Input material: Begin

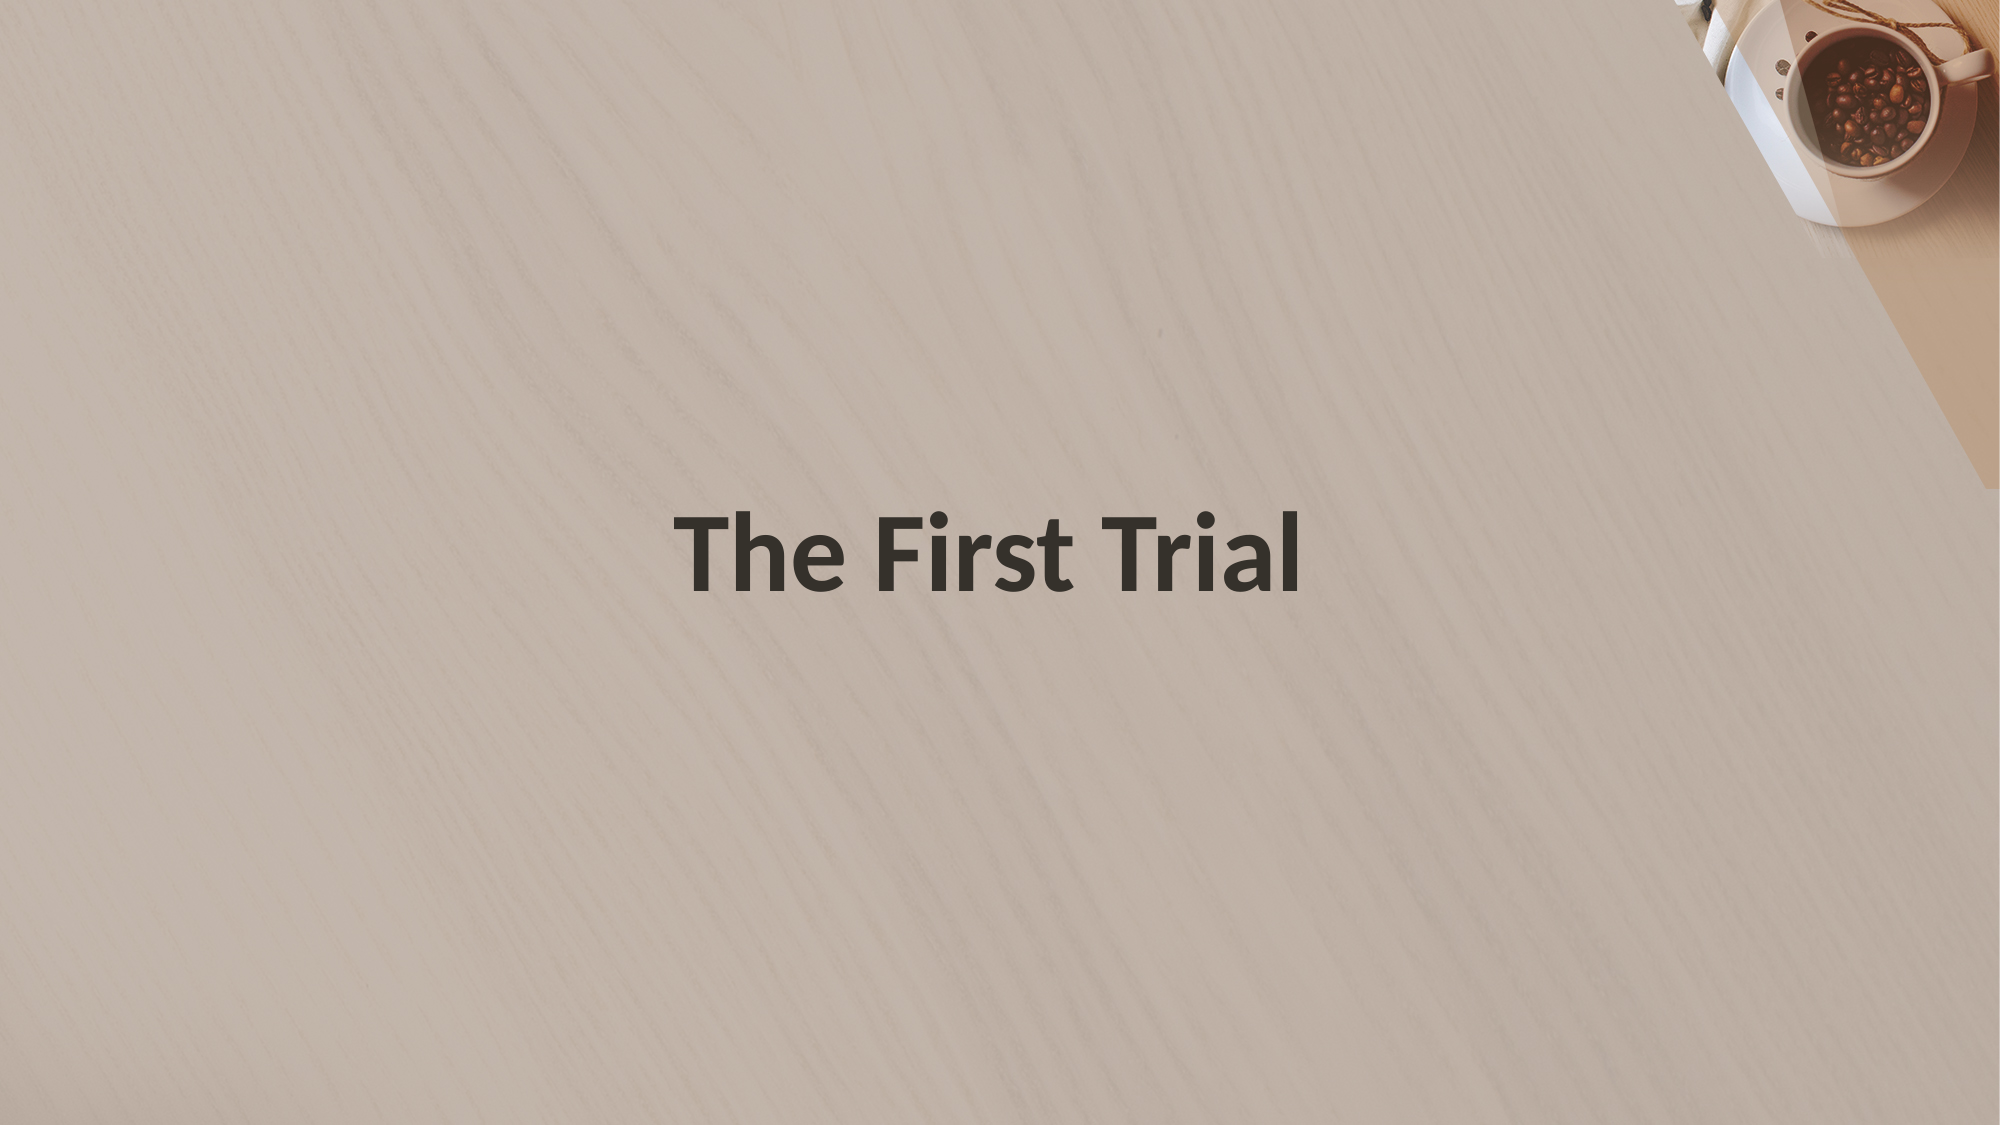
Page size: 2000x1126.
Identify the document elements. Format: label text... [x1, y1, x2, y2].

title The First Trial [657, 450, 1343, 675]
picture [0, 0, 2000, 1125]
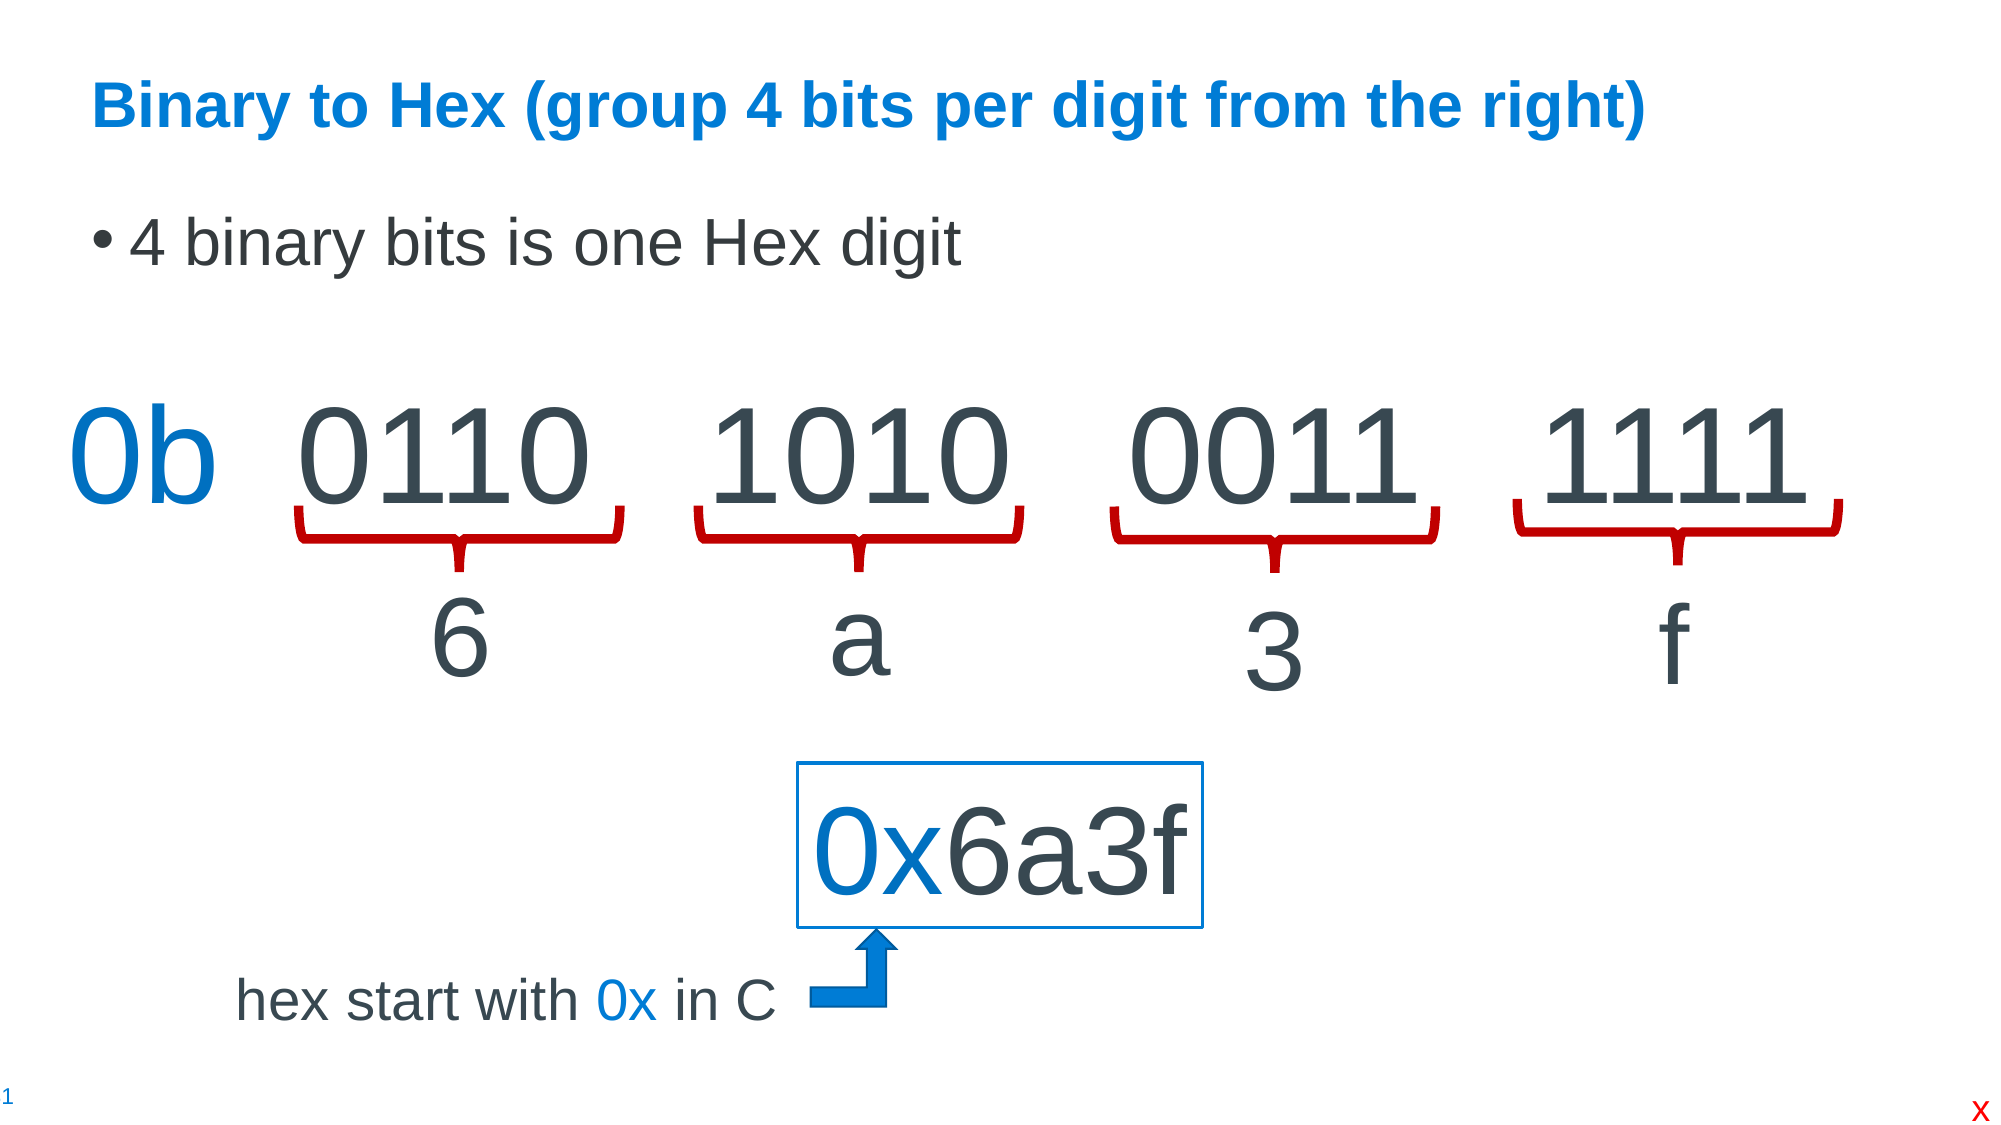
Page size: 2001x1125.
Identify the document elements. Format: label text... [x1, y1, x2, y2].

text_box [413, 555, 1706, 723]
title Binary to Hex (group 4 bits per digit from the right) [76, 31, 1802, 149]
text_box x [1956, 1076, 2000, 1125]
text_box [218, 762, 1205, 1041]
text_box 0b 0110 1010 0011 1111 [52, 358, 1829, 539]
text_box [298, 498, 1839, 573]
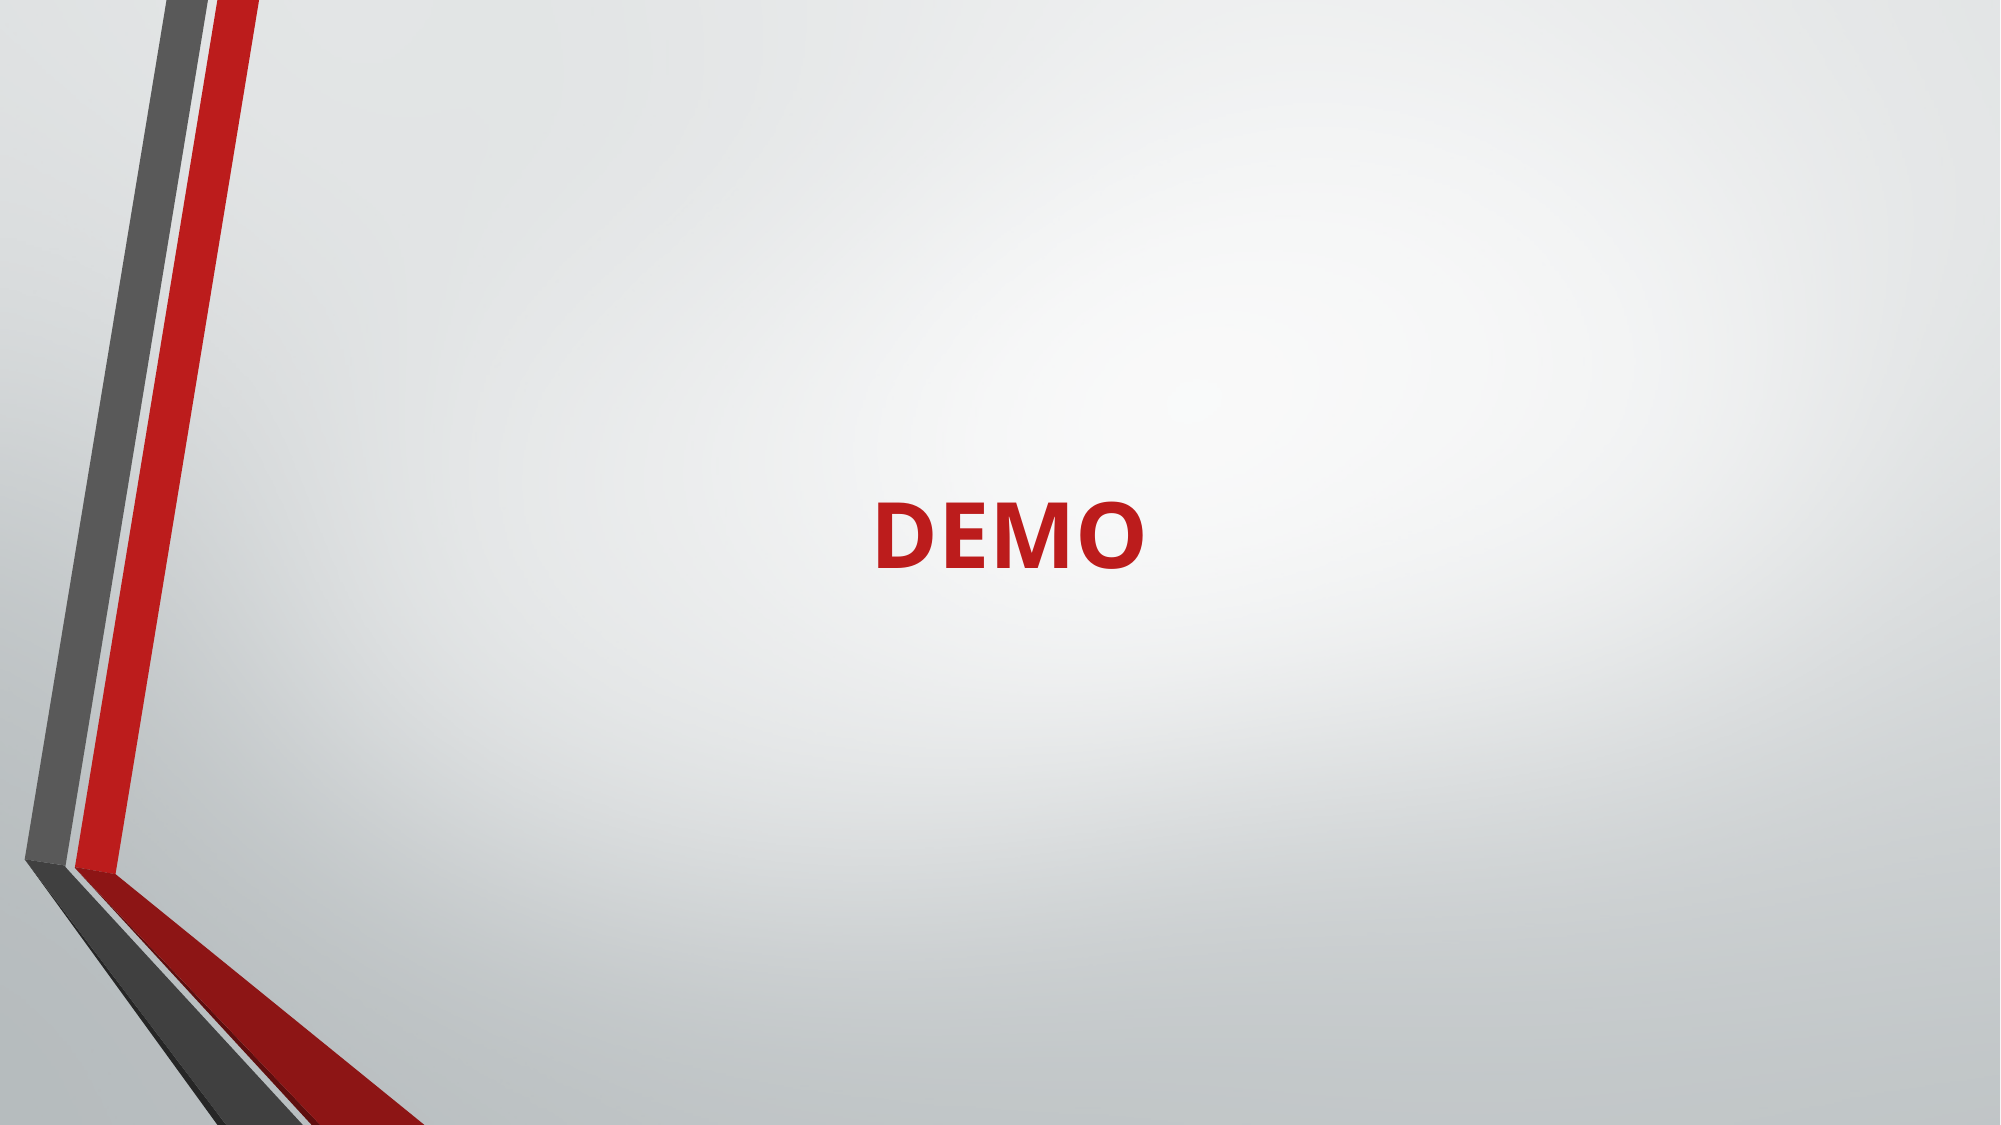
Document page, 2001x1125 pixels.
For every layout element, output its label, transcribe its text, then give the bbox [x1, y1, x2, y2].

title DEMO [188, 387, 1832, 676]
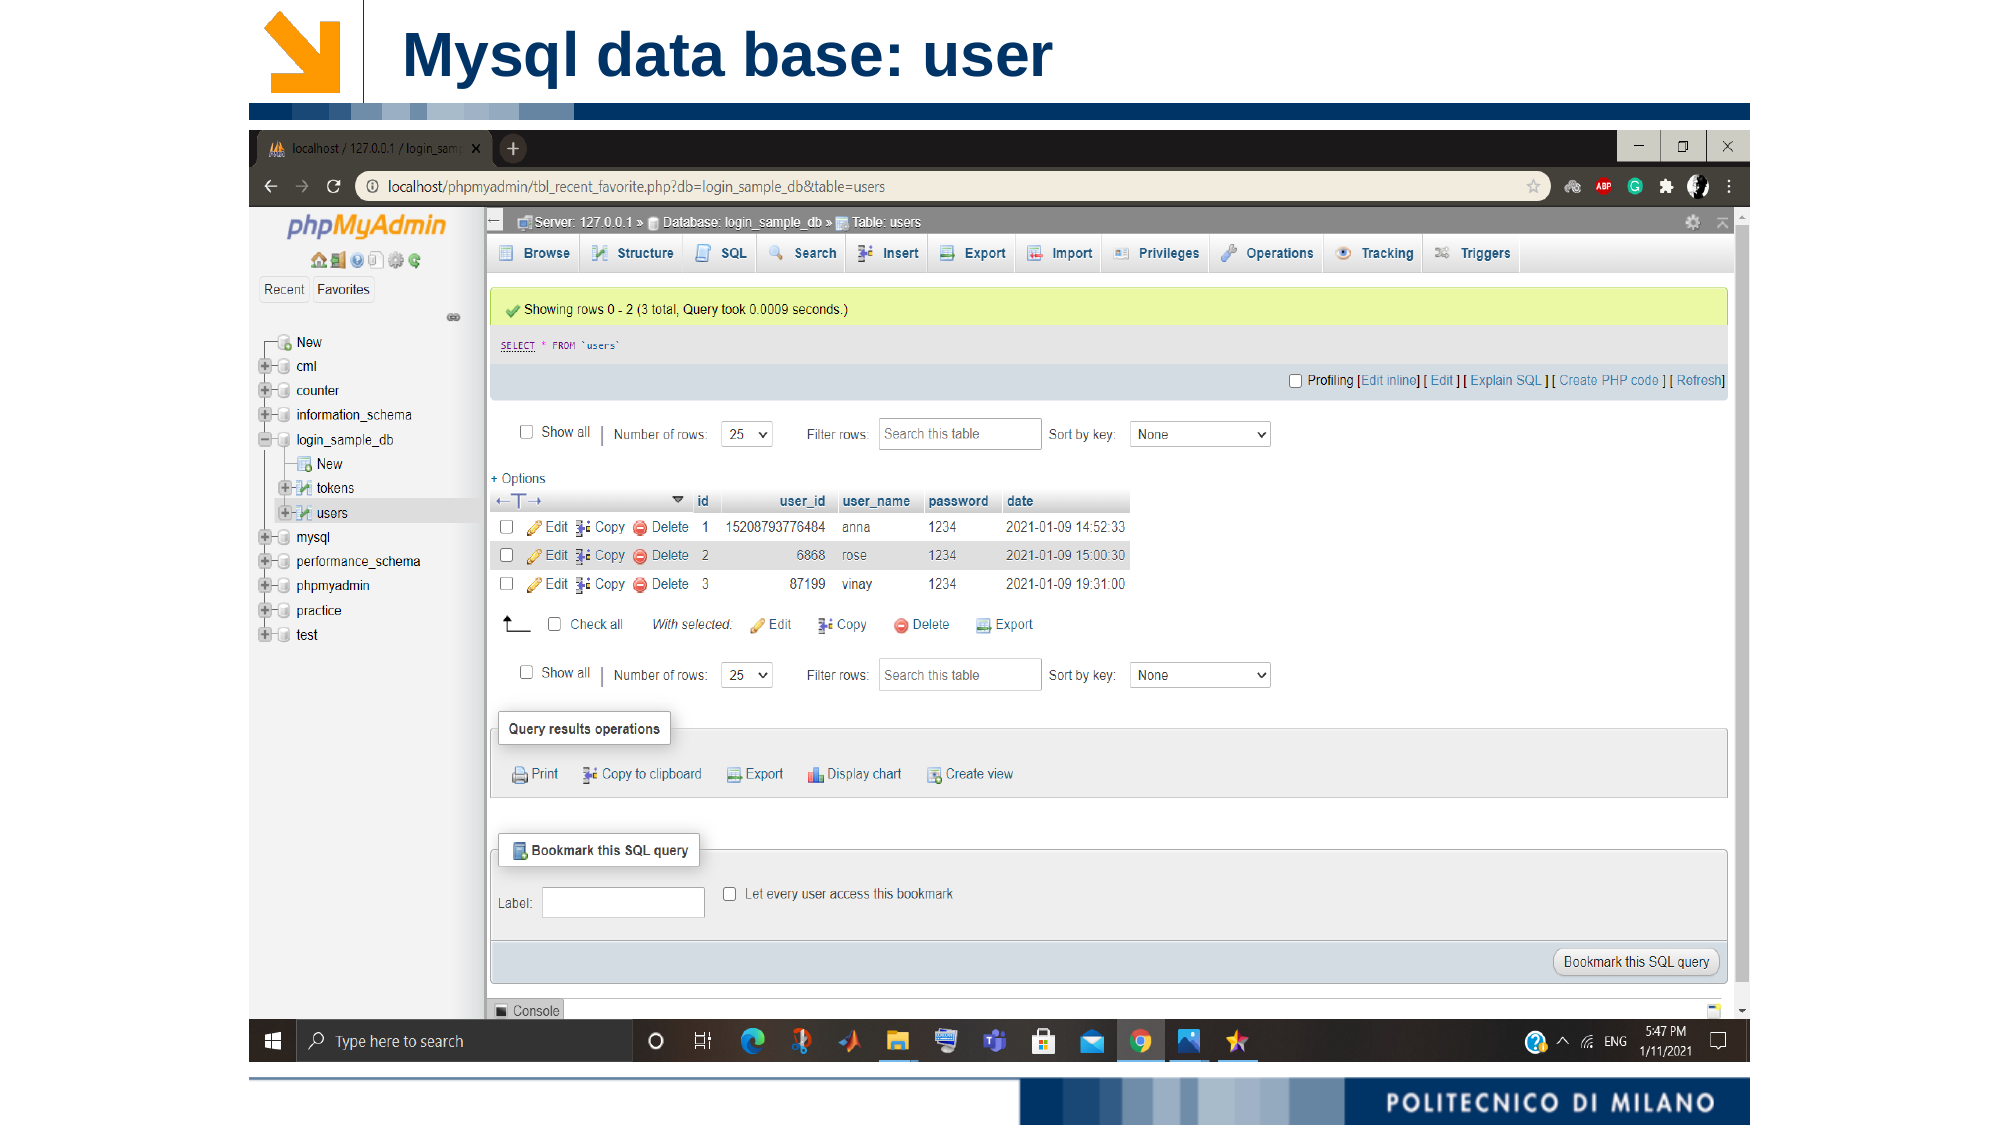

Input material: End

**Exercise objective:** What the response needs is every entry, repeated exactly, and none of the pictures.

**Response:**
Page size: 2000x1126.
Identify the document elements. Format: label text... [x1, y1, x2, y2].

title The First Trial [657, 450, 1343, 675]
picture [0, 0, 2000, 1125]
Page size: 2001x1125.
Identify the document elements. Format: label text... [x1, y1, x2, y2].

text_box [413, 555, 1706, 723]
title Binary to Hex (group 4 bits per digit from the right) [76, 31, 1802, 149]
text_box x [1956, 1076, 2000, 1125]
text_box [218, 762, 1205, 1041]
text_box 0b 0110 1010 0011 1111 [52, 358, 1829, 539]
text_box [298, 498, 1839, 573]
Document page, 2001x1125 pixels.
For every layout element, output its label, transcribe its text, then give the bbox [x1, y1, x2, y2].

title DEMO [188, 387, 1832, 676]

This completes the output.